-- TAREFA 1 --
Transcreva, do texto sobre a foz do Rio São Francisco, o trecho que começa em "Tecnicamente falando, a" e vai até "de um delta.".

-- TRECHO DO TEXTO --
EROSÃO E SEDIMENTAÇÃO NA FOZ DO RIO SÃO FRANCISCO

Foz do Rio São Francisco - Márcio Fernandes - Estadão

Tecnicamente falando, a foz do Rio São Francisco é considerada um delta – um conjunto de sedimentos formado pelos materiais trazidos pelas correntes do Rio ao longo do tempo. Os sedimentos carregados e acumulados constantemente pelas águas fluviais são erodidos pelas correntes marinhas, mantendo o ambiente em equilíbrio. Ambientes deltáticos são complexos e multifacetados, apresentando ambientes característicos: águas fluviais e marinhas; lagoas, pântanos e planícies inundáveis; praias, mangues e matas, entre outros. O equilíbrio entre as forças do mar e do rio está no centro da vida de um delta.

-- TAREFA 2 --
Repita sem nenhuma mudança as linhas dos registros que começam na linha com "According to this hygrometer, what" e vão até a linha com "Answer: 15 %", incluindo as duas.

-- DADOS EXIBIDOS --
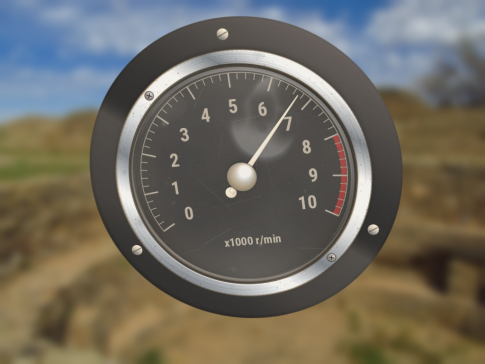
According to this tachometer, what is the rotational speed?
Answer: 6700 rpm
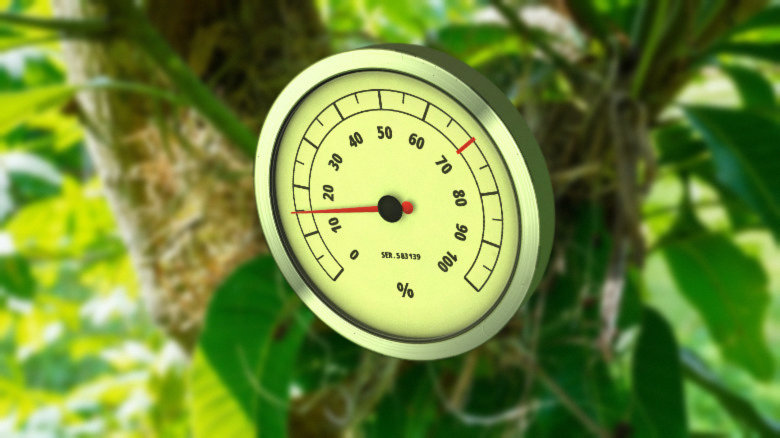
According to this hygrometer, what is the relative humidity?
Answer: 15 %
--
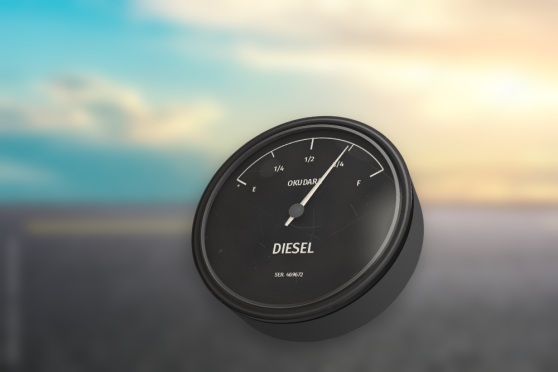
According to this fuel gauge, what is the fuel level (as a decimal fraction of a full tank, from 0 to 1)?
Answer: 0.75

-- SUA RESPOSTA 1 --
Tecnicamente falando, a foz do Rio São Francisco é considerada um delta – um conjunto de sedimentos formado pelos materiais trazidos pelas correntes do Rio ao longo do tempo. Os sedimentos carregados e acumulados constantemente pelas águas fluviais são erodidos pelas correntes marinhas, mantendo o ambiente em equilíbrio. Ambientes deltáticos são complexos e multifacetados, apresentando ambientes característicos: águas fluviais e marinhas; lagoas, pântanos e planícies inundáveis; praias, mangues e matas, entre outros. O equilíbrio entre as forças do mar e do rio está no centro da vida de um delta.

-- SUA RESPOSTA 2 --
According to this hygrometer, what is the relative humidity?
Answer: 15 %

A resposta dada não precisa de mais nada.